I’m just starting the book Coming of Age on Zoloft: How Antidepressants Cheered Us Up, Let Us Down and Changed Who We Are by Katherine Sharpe. The author is my creative non-fiction professor. I don’t really believe in signs, but I do make note of meaningful happenstance and I know I can make this strange coincidence-I’m taking a class by woman who wrote a book about something I’m currently very interested in–meaningful in some way. In the introduction she writes:
This is a book about what it’s like to grow up on antidepressants. It attempts a faithful description of an activity that has become remarkably common–using antidepressants as a teenager or young adult–but still engenders intense, complicated, and often conflicted feelings, both in the young people who do it and the adults who are involved in their care. … Rightly or wrongly, antidepressants command powerful emotions; they can lead people to examine their deepest assumptions about themselves and the world.
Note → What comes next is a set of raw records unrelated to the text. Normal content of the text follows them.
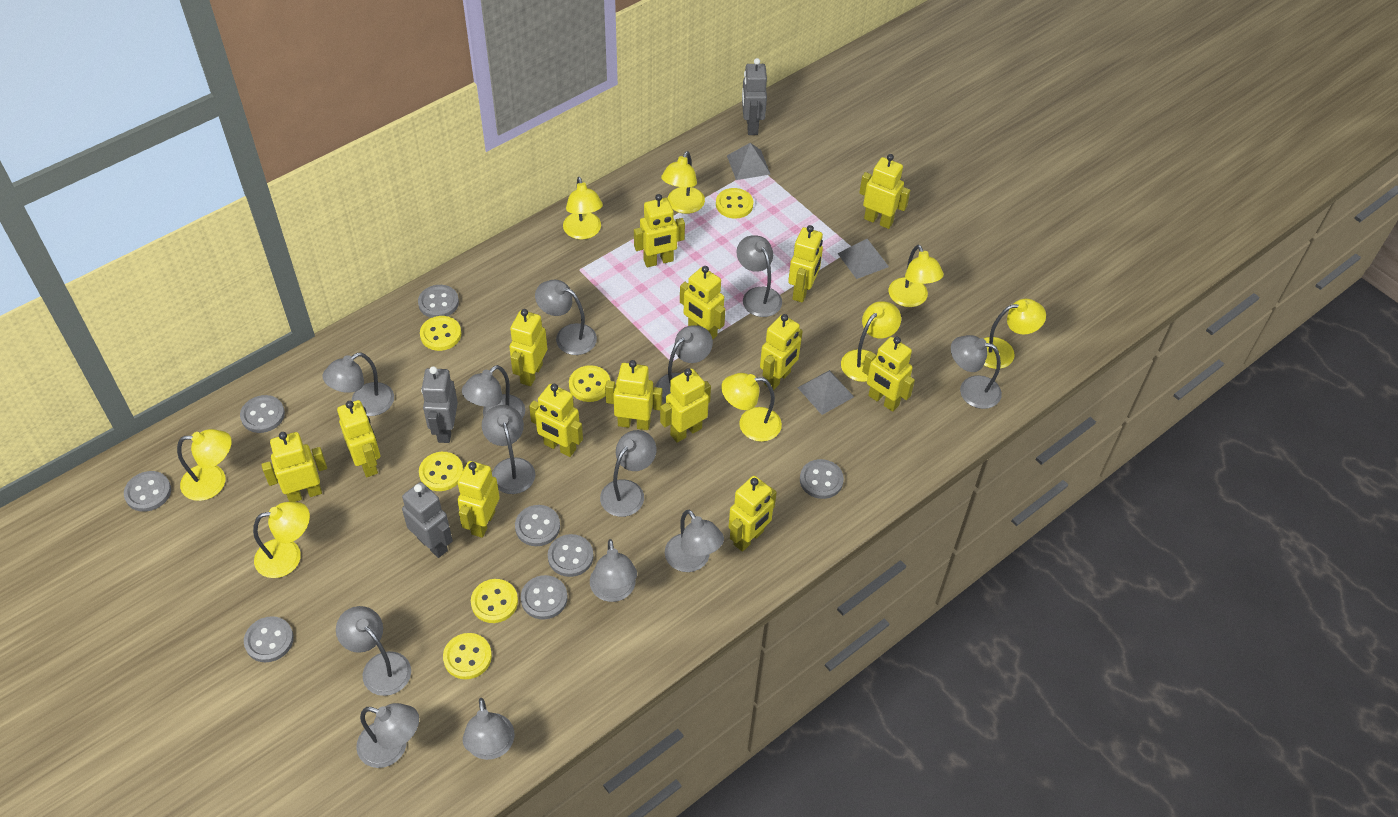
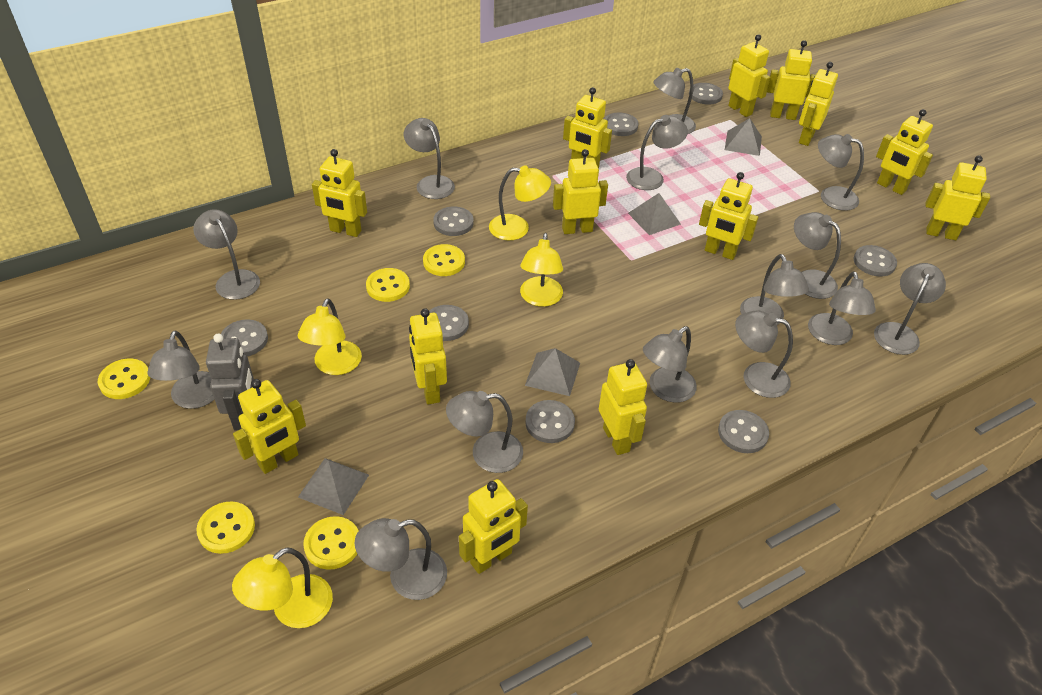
grey lamp: [323,352,394,416] [336,606,411,696] [356,703,419,768] [462,365,525,419] [463,698,514,760] [482,405,535,494] [535,280,597,355] [590,539,637,602] [600,430,657,517] [656,325,713,403] [665,510,724,572] [737,236,782,317] [951,335,1002,409] = 13 -> [148,330,215,409] [193,209,260,300] [354,518,447,600] [404,118,455,199] [446,391,523,473] [626,115,688,190] [643,326,697,403] [653,68,696,134] [735,311,793,398] [740,254,809,325] [794,212,841,299] [808,271,876,345] [818,134,864,211] [874,263,946,355] = 14
grey pyramid: [727,143,771,180] [798,370,854,415] [838,239,889,279] = 3 -> [298,458,369,515] [525,348,580,396] [628,193,681,235] [725,118,762,156] = 4
grey robot: [402,482,453,558] [421,366,458,443] [742,58,767,135] = 3 -> [206,334,254,430] = 1
yellow button: [419,452,463,491] [420,316,461,351] [443,633,492,679] [471,579,518,623] [569,365,610,402] [716,188,753,219] = 6 -> [98,359,150,399] [196,501,255,554] [303,516,359,570] [366,268,410,302] [423,244,465,276] = 5
yellow lamp: [177,429,232,501] [253,502,310,578] [563,177,603,240] [661,151,705,214] [721,373,782,442] [841,301,901,382] [889,245,944,307] [983,299,1046,369] = 8 -> [232,547,333,628] [298,298,362,375] [489,165,551,240] [520,233,563,307] = 4
yellow robot: [261,432,327,502] [337,400,380,477] [457,461,500,538] [509,309,547,386] [529,384,583,457] [605,360,662,430] [634,194,685,267] [660,368,711,443] [680,266,725,339] [729,476,777,552] [760,314,803,390] [788,225,823,303] [859,154,910,229] [862,337,915,412] = 14 -> [233,379,306,474] [312,149,367,237] [409,308,447,404] [459,479,528,574] [553,149,608,234] [563,87,612,168] [599,359,647,455] [699,172,759,260] [728,34,771,117] [767,40,816,120] [799,62,838,146] [876,109,933,195] [926,155,990,240] = 13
Well, she’s definitely right about that.
I am experiencing a considerable amount of trepidation in reading this book. I’m scared that I’ll walk away with a changed attitude and that my actions will then have to reflect that change. I worry that my life will be harder, and less happy, at the other side. But I need to ask these questions, even if I can’t answer them. This is my life, and some choices require very careful consideration.
What is your experience with depression, anxiety or mood disorders?
What are you thoughts of the prevalence of anti-depressants in America?